- Collected data entries
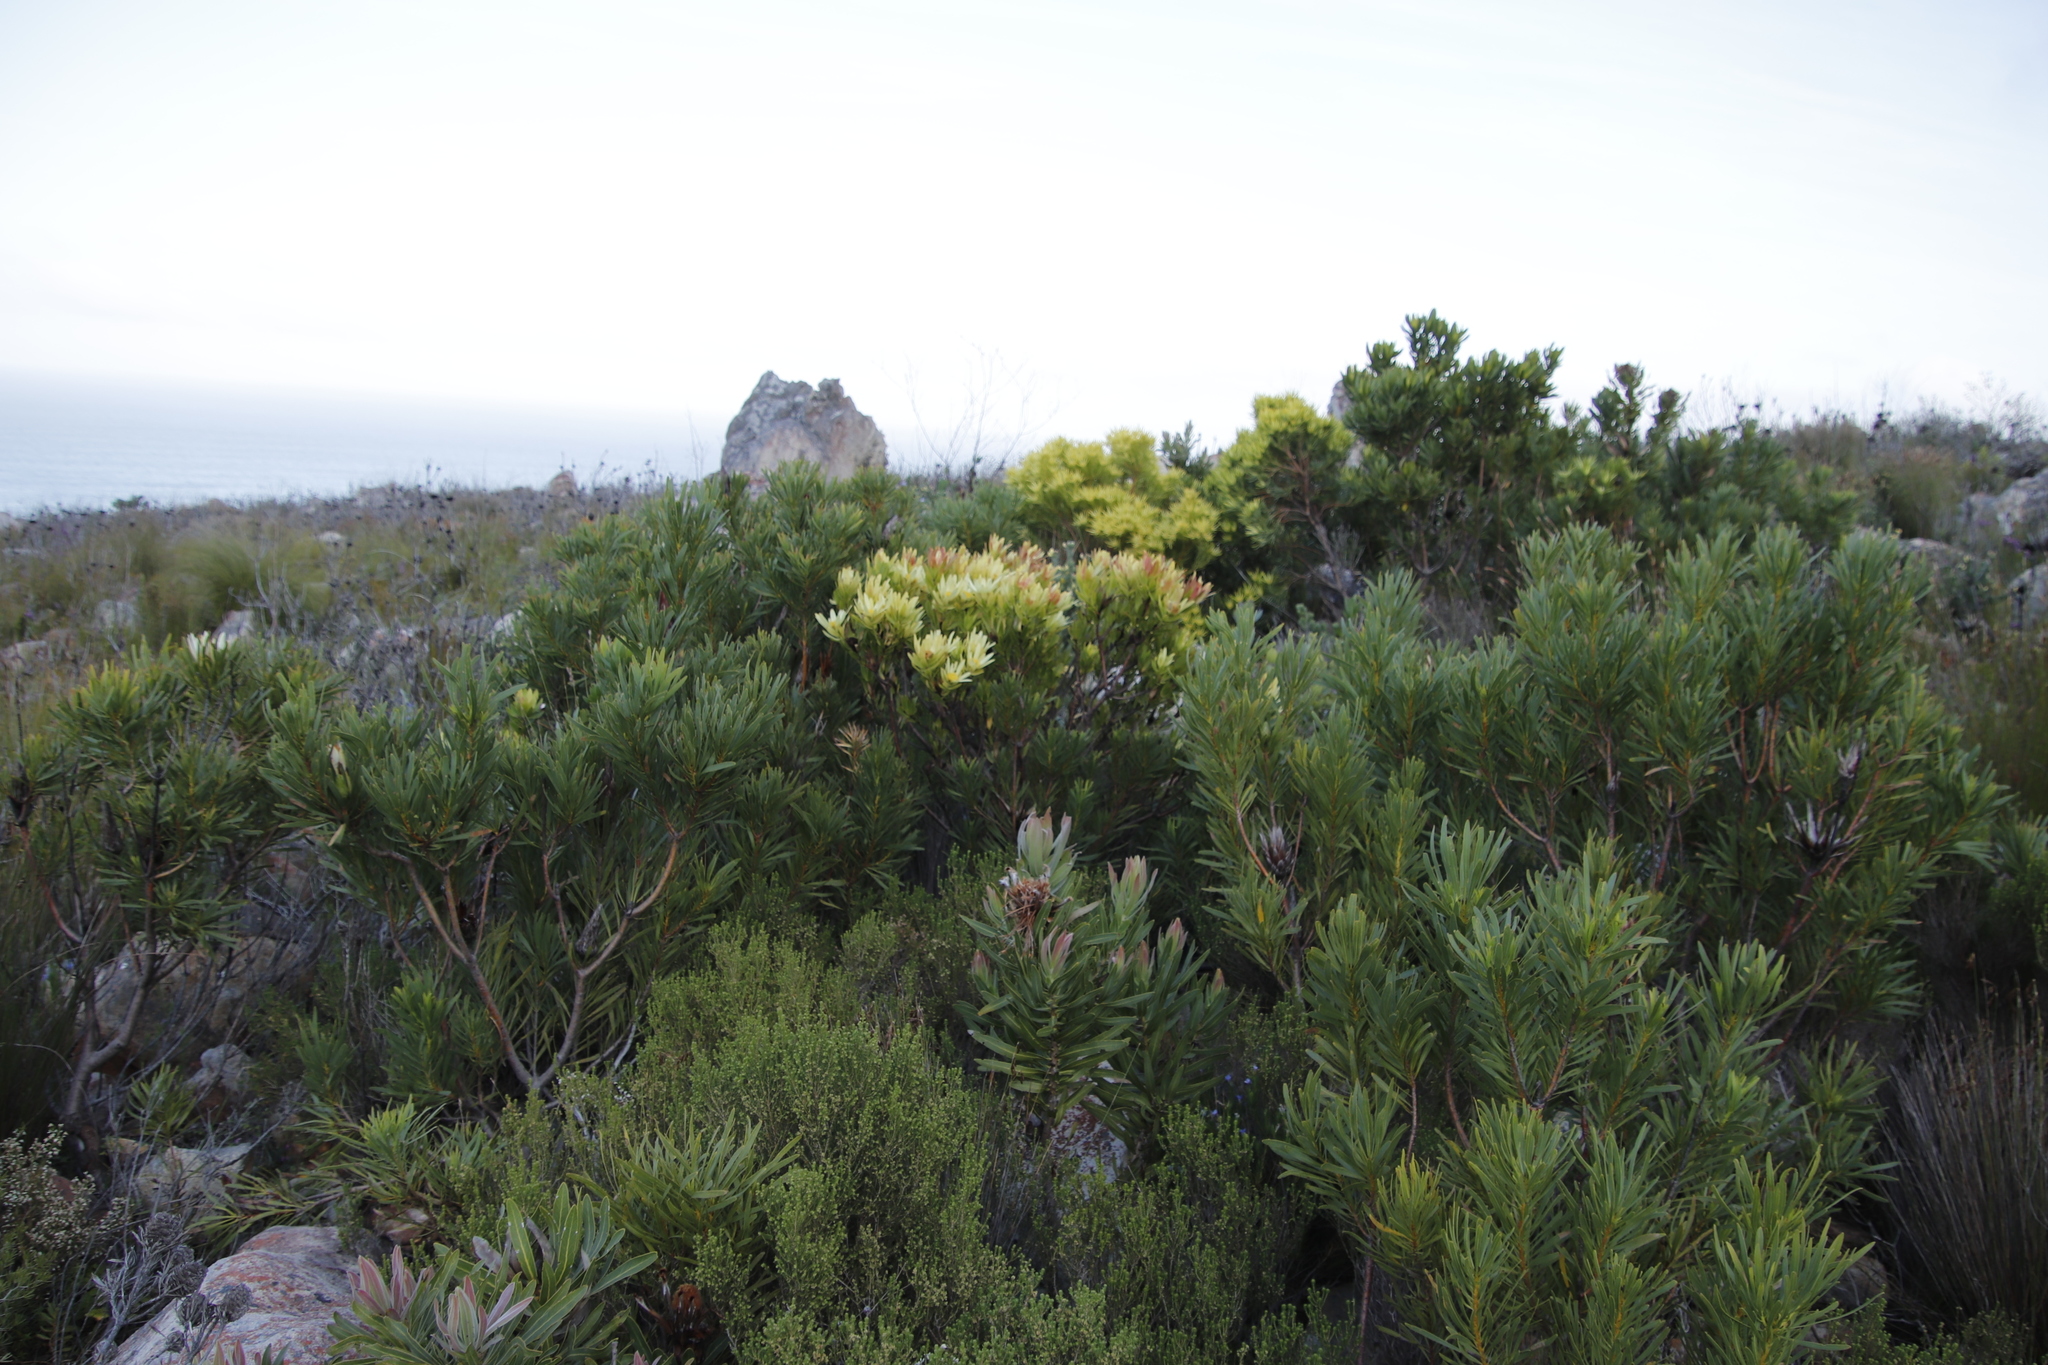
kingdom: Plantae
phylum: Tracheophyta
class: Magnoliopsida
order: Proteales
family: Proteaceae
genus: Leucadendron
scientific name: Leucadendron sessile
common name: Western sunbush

- Short exercise
Copy every line of the material above word for word, leaving out the pictures.

- Result of this exercise
kingdom: Plantae
phylum: Tracheophyta
class: Magnoliopsida
order: Proteales
family: Proteaceae
genus: Leucadendron
scientific name: Leucadendron sessile
common name: Western sunbush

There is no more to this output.